Gündemdeki gelişmeleri değerlendiren Doğan, Mezopotamya Dil ve Kültür Araştırma Derneği (MED-DER), Payîz Pirtûk adlı kitapçı ile Anka Dil ve Sanat Eğitim Kooperatifi'ne yapılan polis baskına tepki göstererek İçişleri Bakanı Ali Yerlikaya'ya seslendi.
"Peki ne yapıyor gözaltına alınan insanlar? Kürtçe dil kursunda eğitmenlik yapıyorlar. Bu gözaltı ve tutuklamalardan önce İçişleri Bakanı Ali Yerlikaya, Diyarbakır’da şöyle dedi; 'Feqiyê Teyran’ın Ey Dilberêsî de Kürtçe de bizimdir.' Ey Dilberê’yi referans göstererek ardından dün Milli Savunma Bakanı Yaşar Güler, Şırnak’a gitti. Şırnak’ta Kürtçe şarkı eşliğinde karşılandı. Ne yapmaya çalışıyorsunuz? Hani Kürtçe sizindi? Hani en çok sizin iktidarınız döneminde Kürtçeye dönük saldırıların önü alınmıştı ve Kürtçe artık herkesin konuşabildiği bir dil haline gelmişti?

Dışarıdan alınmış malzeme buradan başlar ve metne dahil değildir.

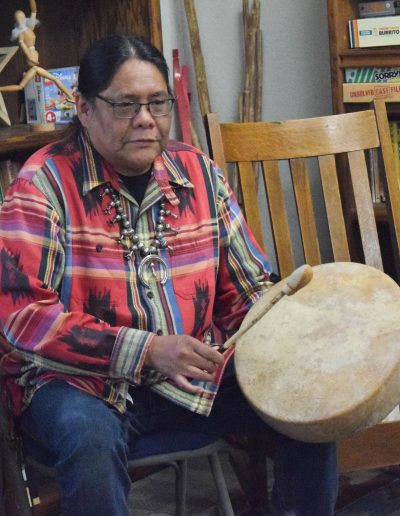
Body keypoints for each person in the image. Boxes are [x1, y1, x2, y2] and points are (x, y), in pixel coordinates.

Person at [0, 33, 338, 515]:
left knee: (308, 402)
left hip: (194, 369)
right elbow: (24, 317)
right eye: (125, 105)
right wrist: (149, 350)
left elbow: (248, 290)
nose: (145, 119)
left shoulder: (198, 173)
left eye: (157, 103)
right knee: (89, 438)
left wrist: (287, 330)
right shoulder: (40, 188)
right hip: (77, 383)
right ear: (85, 108)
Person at [0, 0, 75, 103]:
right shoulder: (21, 33)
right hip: (34, 66)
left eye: (22, 17)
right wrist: (30, 57)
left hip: (35, 66)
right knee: (21, 86)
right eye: (18, 18)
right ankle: (71, 97)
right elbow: (22, 44)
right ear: (16, 21)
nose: (21, 19)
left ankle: (71, 97)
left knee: (54, 80)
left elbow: (34, 10)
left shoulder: (29, 28)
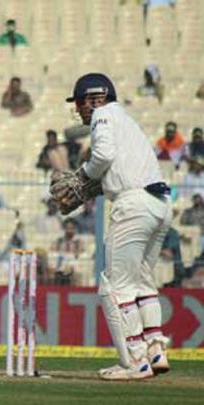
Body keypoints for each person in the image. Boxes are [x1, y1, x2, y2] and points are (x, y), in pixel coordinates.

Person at [62, 73, 172, 380]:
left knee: (114, 287)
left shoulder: (103, 115)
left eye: (80, 102)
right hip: (161, 204)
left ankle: (135, 361)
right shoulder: (126, 120)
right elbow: (118, 166)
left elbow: (103, 155)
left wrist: (82, 176)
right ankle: (155, 349)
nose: (78, 109)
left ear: (93, 98)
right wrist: (98, 183)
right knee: (142, 281)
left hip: (133, 204)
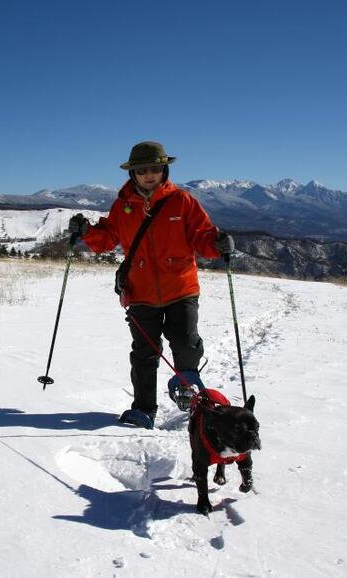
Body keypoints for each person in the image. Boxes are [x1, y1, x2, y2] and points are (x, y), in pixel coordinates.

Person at [68, 141, 234, 429]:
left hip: (181, 287)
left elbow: (202, 236)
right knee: (144, 352)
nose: (148, 175)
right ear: (132, 173)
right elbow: (107, 238)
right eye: (142, 170)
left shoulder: (182, 201)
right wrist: (87, 232)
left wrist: (218, 245)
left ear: (164, 169)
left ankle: (186, 385)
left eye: (154, 169)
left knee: (185, 341)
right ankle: (144, 410)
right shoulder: (123, 206)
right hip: (140, 291)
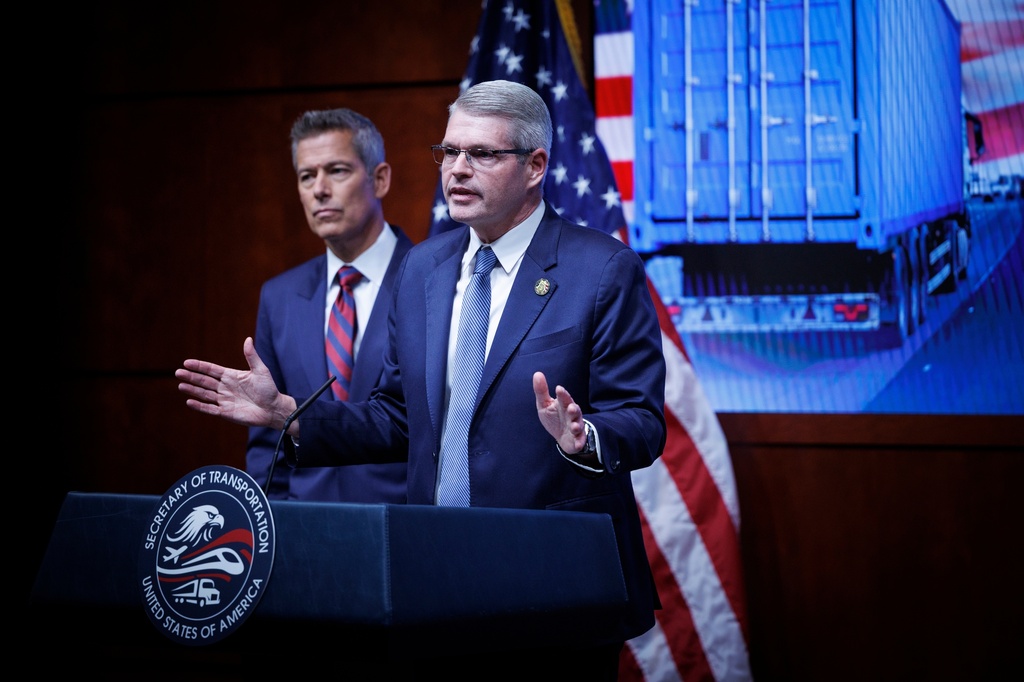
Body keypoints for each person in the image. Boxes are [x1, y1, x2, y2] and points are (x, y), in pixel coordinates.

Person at [177, 79, 666, 679]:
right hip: (436, 584)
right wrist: (289, 416)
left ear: (535, 165)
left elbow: (641, 421)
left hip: (553, 587)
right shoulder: (424, 268)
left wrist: (585, 435)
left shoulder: (603, 268)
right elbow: (396, 416)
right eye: (448, 152)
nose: (457, 170)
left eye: (481, 154)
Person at [246, 108, 412, 502]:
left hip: (405, 531)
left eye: (336, 171)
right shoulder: (279, 296)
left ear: (380, 179)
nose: (319, 189)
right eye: (307, 176)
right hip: (305, 535)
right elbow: (266, 445)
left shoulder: (433, 281)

Bu soruların artık yanıtlanması gerekiyor. Çünkü toplum yaptığınız açıklamalara güvenmiyor, hiçbir şekilde samimi bulmuyor”
Eskiden tamamen kopmuş bir anayasa
Yasaları uygulamayan bir hukuk devletinden bahsediyoruz. Hukuk devleti olduğunu iddia eden, AYM kararlarını yok sayan, AİHM kararlarını hayata geçirmeyen bir iktidardan bahsediyoruz. Son zamanlarda Cumhurbaşkanı ara ara, Meclis Başkanı, AKP sözcüleri temsilcileri ve diğer siyasi partiler de bazı açıklamalar yapıyorlar. Belli ki önümüzdeki süreçte bu konu, tekrar tekrar gündeme getirilecek. Bu durumda partimizin nasıl bir tutum alacağı da çok merak ediliyor. Halbuki DEM Parti bu konuda en ilkeli en tutarlı yaklaşıma partidir. Çünkü DEM Parti onlarca yıldır Türkiye’de yeni bir özgürlükçü demokratik bir anayasaya ihtiyaç olduğunu söyleyen, bunun için mücadele eden ve mücadelesinin varlık gerekçesini eksiden tamamıyla kopmuş yepyeni bir anayasayı, toplumsal bir mutabakatı işaret ediyor.
Anayasa bizim için her şeyden önce gerçek bir eşit yurttaşlık temelinde toplumun bütün kesimlerini kapsayacak bir muhtevaya sahip olmalı. Toplumsal ve siyasal çoğunluk vasfını da mutlaka içermelidir. Erdoğan BM Genel Kuruluna seslendi ama ne yazık ki hukuk devletine geri dönüleceğine dair ya da kutuplaştırıcı politikalardan vazgeçileceğine ilişkin tek bir ipucu bulamadık. İki gün önce yaptığı bu konuşmada yıllardır duyduğumuz bir konuşmanın yer yer volümünü yükseltip yer yer düşürdü. Sloganlardan, hamasetten öteye geçmeyen Filistin meselesini, konuşmasının ana merkezine oturtan, ama burada da çözüm önerisi olmayan bir politika var.
Kürt meselesi ile ilgili tek bir cümle kurmadı
Yine Kürt meselesinin satır araları dışında mevzu edilmediğini gördüğümüz bir konuşma. Tek bir satır dahi bahsedilmedi. Hangi konuları merkezine almıştı? Irak’ta istikrar, uluslararası toplumu ilgilendiren kalkınma yolu projesinin sağlıklı yürümesi. Ama bunları anlatırken tüm bunların PKK ile mücadeleden geçtiğinin özel olarak altını çizdi. İran'dan Ukrayna Rusya savaşına Ermenistan’dan Azerbeycan’a, Balkanlardan doğu Akdeniz Kıbrıs, Libya, Sudan Orta Asya gündemine kadar hatta öyle bir devri alem Çin’e kadar hızlı bir tur yaptı konuşmasında. Ama Filistin sorunu kadar Ortadoğu’nun temel sorunlarından biri olan Kürt meselesi ile ilgili tek bir cümle kurmadı. Fakat çok açık bir şekilde kutuplaştırıcı siyasete devam, nefret söyleminde volümü artırmaya devam, müdahaleci dış politikada militarizmin ve ekonomik adaletsizliğin bu kadar derinleşmesinde Türkiye’de bu iktidarın hiçbir rolü yokmuş gibi davranmaya devam etti.